To be sure not to project on to paintings and statues meanings which the artists and their clients did not have in mind, it is prudent to start with literature, and with explicit discussions of implicit political meanings. The preface to the 1542 edition of Ariosto’s
Orlando Furioso
, written by the publisher, Gabriel Giolito, suggests that the poem has a political message, contrasting ‘the prudence and justice of an excellent prince’ with ‘the rashness and the negligence of an unwise king’. Did contemporaries really read this poem as if it were putting forward a political theory, as if Ariosto were another Machiavelli? Conversely, Machiavelli on occasion – in the seventeenth chapter of
The Prince
– quoted Virgil as an authority on politics, using Dido’s apology to Aeneas for her initial suspicions as evidence that a new prince has to be harsher than one who is well established.

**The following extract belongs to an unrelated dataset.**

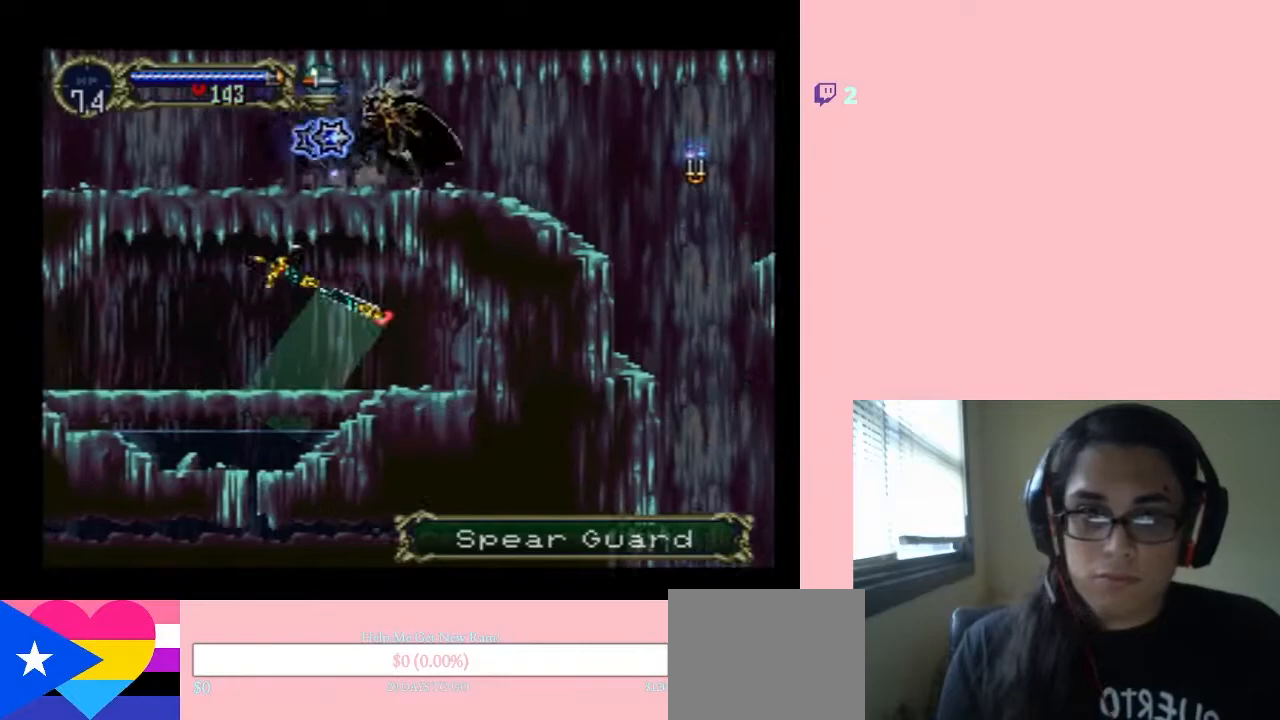
{"buttons": ["X"], "left_stick": "center", "right_stick": "center", "events": [[33, "X", "up"], [233, "X", "down"], [317, "X", "up"], [467, "X", "down"]]}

When reading the literature of this period it is always worth entertaining the possibility, as contemporaries seem to have done, that the events narrated, whether real or imaginary, recent or remote, refer to or stand for incidents of the writer’s own day. Take for instance one of the Florentine religious plays of the period,
Santi Giovanni e Paolo
. Its particular interest in this context is that it was written by a ruler, Lorenzo the Magnificent. It is in fact much concerned with the political problems of the emperor Constantine. The rebellion of Dacia and its suppression by order of the emperor Constantine is reminiscent of the rebellion of the city of Volterra against Lorenzo and the suppression of that revolt by Federigo da Montefeltro. In the play, Constantine is made to emphasize the fact that he did everything for the common good. It looks as if Lorenzo was writing propaganda for himself.
21

Paintings and statues may also carry political meanings. The figures represented may be allegories in the sense that the apparent subject stands for someone else. Decoding these allegories is necessarily speculative, and interpretations are bound to be controversial, but the attempt at interpretation is not anachronistic. In this period, as in the Middle Ages, it was not uncommon to refer to living individuals as a ‘new’ or ‘second’ Caesar, Augustus, Charlemagne, and so on. For instance, the great preacher Fra Girolamo Savonarola called Charles VIII of France the ‘new Cyrus’ after
the famous king of Persia, and also the ‘new Charlemagne’.
22
The comparisons are a kind of secular parallel to the Old Testament prefigurations of the New, discussed earlier in this chapter. It is therefore not implausible to suggest, for example, that certain statues of David stand for Florence, or that Piero della Francesca’s paintings of the emperor Constantine refer to the Byzantine emperor John VII Palaeologus, who had visited Italy to enlist help in the defence of his capital, Constantinople (a city which had been founded by Constantine), against the Turks.